◆ ЗАДАНИЕ 1
В какой галерее прошла выставка «Искусство — одна детская игра», упомянутая в тексте об игрушках Баухауса?
◆ ЗАДАНИЕ 2
Подхватите текст об игрушках Баухауса и продолжите его с места после последнего предложения.
====== ФРАГМЕНТ ТЕКСТА ======
В научной литературе, как правило, отдают предпочтение изучению живописи, фотографии, мебели и архитектуре Баухауса, а тема игрушек освещена крайне слабо. Почти не исследовались связи между игрушками, которые были запатентованы, представлены на выставках и в массовой продаже, и теми игрушками, которые предназначались для узкого круга: самой школы и семей художников. Как утверждает Кристина Меринг в статье для каталога выставки Баухауса в нью-йоркском Музее современного искусства (2009), игрушечный дизайн — это нарратив, который, в сущности, «отправлен на свалку истории». Однако следует признать, что и массовое, и частное производство игрушек были неотъемлемой частью основной деятельности и философии Баухауса, а не ограничивались исключительно детской сферой и побочными пустяковыми экспериментами, как их часто представляют. За прошедшие годы состоялись три важные выставки на эту тему: «Игрушки и модернистская традиция» в Канадском центре архитектуры (Toys and the Modernist Tradition, 1994), «Искусство — одна детская игра» в галерее Schirn Kunsthalle во Франкфурте (Kunst, Ein Kinderspiel, 2004) и «Век ребенка. Растем в дизайне, 1900–2000» в нью-йоркском Музее современного искусства (Century of the Child: Growing by Design, 2012).
Целью этих выставок было включить элитное игрушечное производство Баухауса в общий канон детского дизайна и модернистской мысли. И хотя ни одна из выставок не была посвящена исключительно Баухаусу, все же они открыли огромные возможности для дальнейшего исследования. С мнением Меринг перекликаются и слова куратора галереи Schirn Kunsthalle Макса Холлейна, который сказал, что до его проекта «эта область была практически белым пятном».
====== ВЫДЕРЖКИ ИЗ ЗАПИСЕЙ ======
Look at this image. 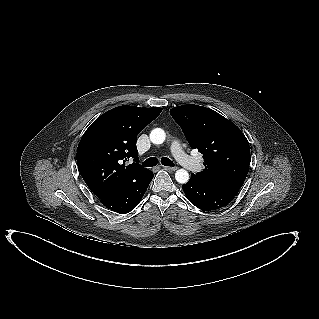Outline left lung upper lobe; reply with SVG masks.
<instances>
[{"label":"left lung upper lobe","instance_id":"5c2ea615","mask_svg":"<svg viewBox=\"0 0 319 319\" xmlns=\"http://www.w3.org/2000/svg\"><path fill=\"white\" fill-rule=\"evenodd\" d=\"M171 116L192 148L203 154L201 180L237 194L248 174L249 143L241 130L212 109L190 104L174 107Z\"/></svg>","mask_w":319,"mask_h":319}]
</instances>
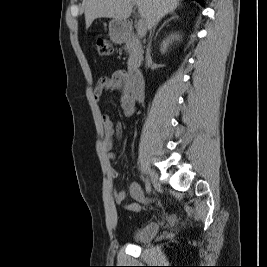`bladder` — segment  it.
<instances>
[{
    "instance_id": "obj_1",
    "label": "bladder",
    "mask_w": 267,
    "mask_h": 267,
    "mask_svg": "<svg viewBox=\"0 0 267 267\" xmlns=\"http://www.w3.org/2000/svg\"><path fill=\"white\" fill-rule=\"evenodd\" d=\"M159 231V225L156 223H148L144 225L143 227L137 229L133 235L132 240L135 243H146L153 239Z\"/></svg>"
}]
</instances>
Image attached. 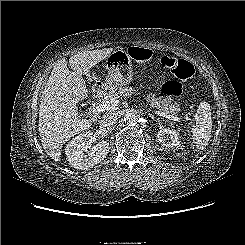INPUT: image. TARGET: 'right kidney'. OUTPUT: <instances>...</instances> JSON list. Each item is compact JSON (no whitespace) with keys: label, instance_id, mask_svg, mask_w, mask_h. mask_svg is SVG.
Listing matches in <instances>:
<instances>
[{"label":"right kidney","instance_id":"1","mask_svg":"<svg viewBox=\"0 0 245 245\" xmlns=\"http://www.w3.org/2000/svg\"><path fill=\"white\" fill-rule=\"evenodd\" d=\"M92 138V132H84L67 144L65 154L73 168L81 170L89 169L106 158L109 152V143L101 141L87 150L92 142Z\"/></svg>","mask_w":245,"mask_h":245}]
</instances>
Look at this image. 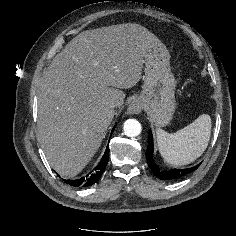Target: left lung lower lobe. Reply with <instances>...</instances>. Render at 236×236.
<instances>
[{"instance_id":"obj_1","label":"left lung lower lobe","mask_w":236,"mask_h":236,"mask_svg":"<svg viewBox=\"0 0 236 236\" xmlns=\"http://www.w3.org/2000/svg\"><path fill=\"white\" fill-rule=\"evenodd\" d=\"M146 159H147V163H148L149 167L151 168L152 172L159 179L166 180V181H174V180L180 179L183 176L196 170L200 165L199 164L194 167L187 168V169H171V170H167V171L161 170L153 160V135H152L151 130H149Z\"/></svg>"}]
</instances>
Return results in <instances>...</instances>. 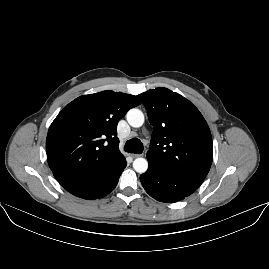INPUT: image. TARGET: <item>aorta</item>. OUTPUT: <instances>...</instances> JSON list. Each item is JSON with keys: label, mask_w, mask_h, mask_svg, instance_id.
I'll return each instance as SVG.
<instances>
[{"label": "aorta", "mask_w": 269, "mask_h": 269, "mask_svg": "<svg viewBox=\"0 0 269 269\" xmlns=\"http://www.w3.org/2000/svg\"><path fill=\"white\" fill-rule=\"evenodd\" d=\"M127 121L130 126L138 128L144 123V114L141 110L133 108L127 112ZM133 168L138 173H145L148 169V162L145 158H136L133 162Z\"/></svg>", "instance_id": "aorta-1"}]
</instances>
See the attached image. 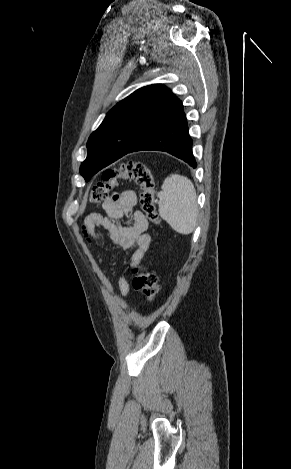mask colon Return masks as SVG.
<instances>
[{
	"label": "colon",
	"instance_id": "5ec220e1",
	"mask_svg": "<svg viewBox=\"0 0 291 469\" xmlns=\"http://www.w3.org/2000/svg\"><path fill=\"white\" fill-rule=\"evenodd\" d=\"M121 180H132L139 186L140 203L145 217L152 224L158 225L160 220L156 208L154 176L150 168L143 163L127 162L119 168L104 171L102 180L91 190L90 201L100 203L107 200ZM131 272L133 287L147 301L153 300L160 291L156 275L141 264L132 266Z\"/></svg>",
	"mask_w": 291,
	"mask_h": 469
}]
</instances>
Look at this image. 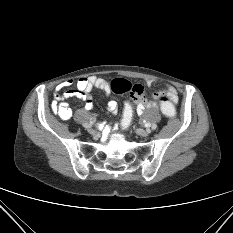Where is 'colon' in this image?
<instances>
[{
  "label": "colon",
  "instance_id": "colon-1",
  "mask_svg": "<svg viewBox=\"0 0 233 233\" xmlns=\"http://www.w3.org/2000/svg\"><path fill=\"white\" fill-rule=\"evenodd\" d=\"M111 90L116 94L130 93L131 101L124 104L121 118V127L126 130L130 127L134 117L135 108L133 103L146 100L145 89L140 84H132L124 79H114L110 83ZM160 102V108L164 115L172 118L175 114L174 107L169 103L167 97L162 93H155Z\"/></svg>",
  "mask_w": 233,
  "mask_h": 233
}]
</instances>
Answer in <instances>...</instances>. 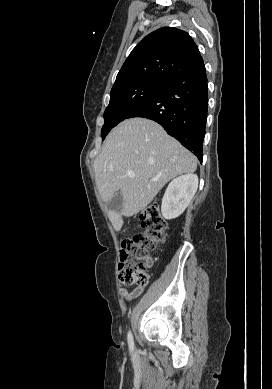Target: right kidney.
<instances>
[{
    "label": "right kidney",
    "mask_w": 272,
    "mask_h": 389,
    "mask_svg": "<svg viewBox=\"0 0 272 389\" xmlns=\"http://www.w3.org/2000/svg\"><path fill=\"white\" fill-rule=\"evenodd\" d=\"M198 188V176L188 173L173 179L163 196L161 212L165 219L179 217L189 205Z\"/></svg>",
    "instance_id": "1"
}]
</instances>
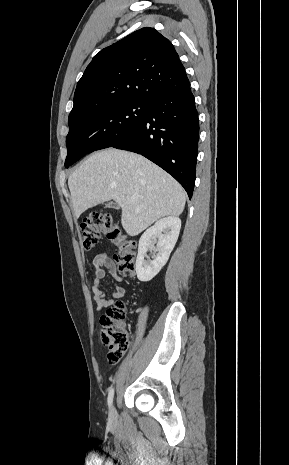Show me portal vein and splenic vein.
Listing matches in <instances>:
<instances>
[{
	"mask_svg": "<svg viewBox=\"0 0 289 465\" xmlns=\"http://www.w3.org/2000/svg\"><path fill=\"white\" fill-rule=\"evenodd\" d=\"M128 202H133L135 200V197H130V198H127Z\"/></svg>",
	"mask_w": 289,
	"mask_h": 465,
	"instance_id": "1",
	"label": "portal vein and splenic vein"
}]
</instances>
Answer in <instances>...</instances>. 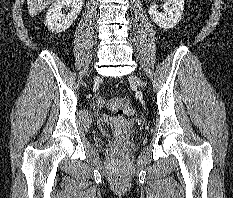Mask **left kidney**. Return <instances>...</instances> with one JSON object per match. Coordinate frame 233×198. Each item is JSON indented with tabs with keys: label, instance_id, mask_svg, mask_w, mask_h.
Returning a JSON list of instances; mask_svg holds the SVG:
<instances>
[{
	"label": "left kidney",
	"instance_id": "left-kidney-1",
	"mask_svg": "<svg viewBox=\"0 0 233 198\" xmlns=\"http://www.w3.org/2000/svg\"><path fill=\"white\" fill-rule=\"evenodd\" d=\"M184 9V0H166L164 13L159 12L154 5H150L151 19L161 28L170 29L178 24Z\"/></svg>",
	"mask_w": 233,
	"mask_h": 198
}]
</instances>
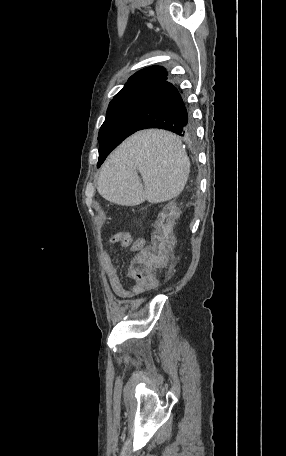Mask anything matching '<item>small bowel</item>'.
<instances>
[{"mask_svg": "<svg viewBox=\"0 0 286 456\" xmlns=\"http://www.w3.org/2000/svg\"><path fill=\"white\" fill-rule=\"evenodd\" d=\"M110 243L112 245L120 244L121 246L131 251H136L140 246H144L145 240L143 238L133 239L130 234L121 232L112 236ZM102 263L104 270L107 274L110 287L119 299L131 300L135 298L136 295L143 292L137 290L134 285L131 286L130 289H126L124 287L121 278L118 274L117 268L113 263L111 253L107 250H105L102 254Z\"/></svg>", "mask_w": 286, "mask_h": 456, "instance_id": "obj_1", "label": "small bowel"}]
</instances>
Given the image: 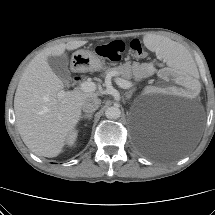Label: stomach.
<instances>
[{"label":"stomach","mask_w":215,"mask_h":215,"mask_svg":"<svg viewBox=\"0 0 215 215\" xmlns=\"http://www.w3.org/2000/svg\"><path fill=\"white\" fill-rule=\"evenodd\" d=\"M71 64L78 71H100L105 69L104 63L95 53L84 49L73 54Z\"/></svg>","instance_id":"obj_1"}]
</instances>
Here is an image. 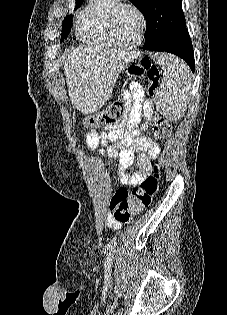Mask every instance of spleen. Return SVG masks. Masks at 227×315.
Instances as JSON below:
<instances>
[{
    "instance_id": "spleen-1",
    "label": "spleen",
    "mask_w": 227,
    "mask_h": 315,
    "mask_svg": "<svg viewBox=\"0 0 227 315\" xmlns=\"http://www.w3.org/2000/svg\"><path fill=\"white\" fill-rule=\"evenodd\" d=\"M154 60L164 70L161 88L155 96L156 108L169 119H180L191 89L190 72L183 62L168 54L156 53Z\"/></svg>"
}]
</instances>
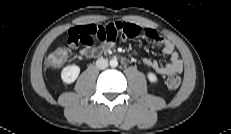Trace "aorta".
Wrapping results in <instances>:
<instances>
[{
    "label": "aorta",
    "instance_id": "762f6f07",
    "mask_svg": "<svg viewBox=\"0 0 231 134\" xmlns=\"http://www.w3.org/2000/svg\"><path fill=\"white\" fill-rule=\"evenodd\" d=\"M110 66L111 67H117L118 66V61H117V59H111L110 60Z\"/></svg>",
    "mask_w": 231,
    "mask_h": 134
}]
</instances>
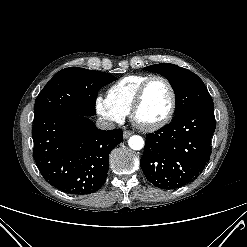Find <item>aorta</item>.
Instances as JSON below:
<instances>
[{
  "label": "aorta",
  "mask_w": 247,
  "mask_h": 247,
  "mask_svg": "<svg viewBox=\"0 0 247 247\" xmlns=\"http://www.w3.org/2000/svg\"><path fill=\"white\" fill-rule=\"evenodd\" d=\"M128 145L133 150H141L144 147V140L139 135H133L129 138Z\"/></svg>",
  "instance_id": "1"
}]
</instances>
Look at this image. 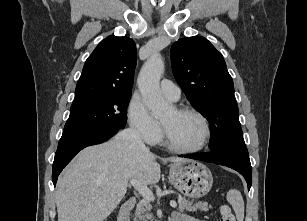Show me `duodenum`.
Listing matches in <instances>:
<instances>
[{
    "instance_id": "obj_1",
    "label": "duodenum",
    "mask_w": 307,
    "mask_h": 221,
    "mask_svg": "<svg viewBox=\"0 0 307 221\" xmlns=\"http://www.w3.org/2000/svg\"><path fill=\"white\" fill-rule=\"evenodd\" d=\"M135 203V199L131 198L121 206L118 214V221H130V214L135 206Z\"/></svg>"
}]
</instances>
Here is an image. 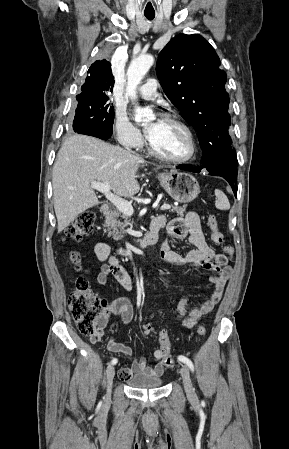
======
◆ ПИСЬМЕННЫЙ ОТВЕТ 1
В галерее Schirn Kunsthalle во Франкфурте.

◆ ПИСЬМЕННЫЙ ОТВЕТ 2
Критической литературы об игрушечном дизайне Баухауса, которая бы не ограничивалась детской мебелью в школе и вне школы, действительно мало. Даже Меринг в своей блестящей статье заканчивает разговор о вскользь упомянутом экспериментальном игрушечном корабле Сидхофф-Бушер такими словами: «многие студенты и преподаватели Баухауса баловались игрушечным дизайном».
Меж тем это был конструктор из кубиков, окрашенных в основные цвета, способствующий не только свободной игре ребенка, но и обучению. Едва ли слова Меринг способны развеять преобладающее в научной среде отношение к дизайну игрушек как к любопытному побочному занятию, ни на что большее не претендующему.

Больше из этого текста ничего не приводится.